Finished 4:42 21.5 avg. My 2nd century, had a blast. Weather was fantastic as were the stops.


----------



## wildwood (Mar 7, 2008)

I dropped pretty quick from the pelton, and was in no-mans land with one other rider
for about 30 miles until the front regular group caught us. My friends stayed on longer, but
I caught them @ mile 75. We ended up with 4:48, we would have been faster to have
started with the main group of riders. It was fun trying to stay with the pelton, but was out
of my league. I burned alot of matches early in the ride. Hope to ride it much smarter and
faster next year. My goal this year was a time between 4:30 and 4:45, I did get worried that I wouldnt make the goal. Next year under 4:30


----------



## Mark H (Dec 12, 2007)

wildwood said:


> I dropped pretty quick from the pelton, and was in no-mans land with one other rider
> for about 30 miles until the front regular group caught us. My friends stayed on longer, but
> I caught them @ mile 75. We ended up with 4:41, we would have been faster to have
> started with the main group of riders. It was fun trying to stay with the pelton, but was out
> ...


What kind of speed was the pelton running? I've read where they average 25mph, so I assume they are running around 27-30mph?

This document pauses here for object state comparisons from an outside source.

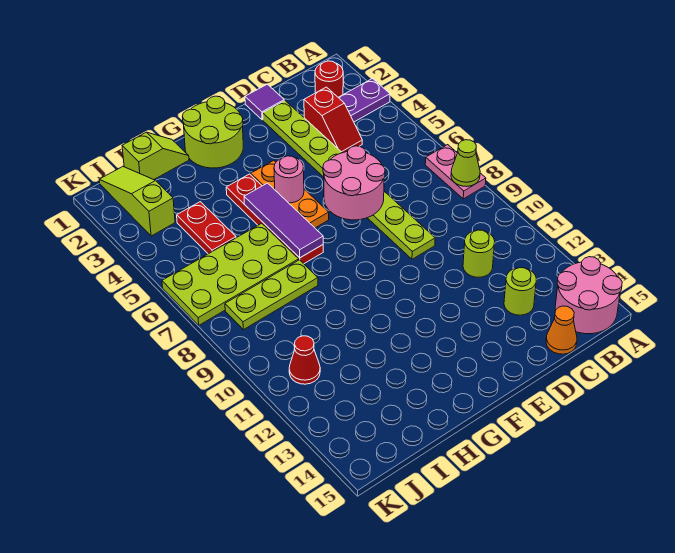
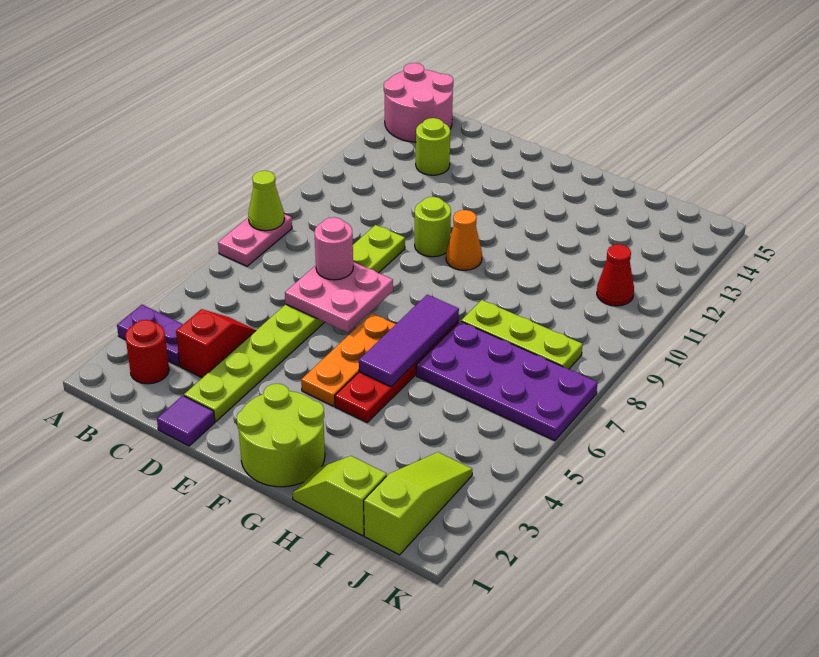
lime 1x1 round brick [463,230,495,277] -> lime 1x1 round brick moved to [415,197,451,257]
orange 1x1 cone [546,306,577,354] -> orange 1x1 cone moved to [446,210,482,270]
pink 2x2 round brick [323,146,385,220] -> pink 2x2 plate [285,262,393,333]
pink 1x1 round brick [274,156,304,203] -> pink 1x1 round brick moved to [314,217,353,280]
lime 2x4 plate [162,223,299,325] -> purple 2x4 plate [416,321,598,441]
red 1x2 plate [177,202,236,254] -> none
lime 1x3 slope [99,167,175,236] -> lime 1x3 slope turned to [364,452,472,555]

Are you guys going to ride the fall century at Loudon?
http://www.smwbike.org/Events/eventsSMW.htm

Interested in coming up to our neck of the woods on the 26 for the Pink Ribbon century? It's alot like the Cherohalo, but all the main climbing is done by mile 70. It's the rollers that really hurt you after that.
http://www.tricitiesroadclub.org/


----------



## wildwood (Mar 7, 2008)

Low 30s while I was hanging on......
We are doing 6 Gap next, will look into the other ones.

http://www.cyclenorthgeorgia.com/


----------



## Brayne (Jul 17, 2009)

Bump - Anyone doing the Sunrise Century this year? Saturday, September 4, 2010

I'm committing to doing my 1st Imperial century and reading that these speeds are smokin.


----------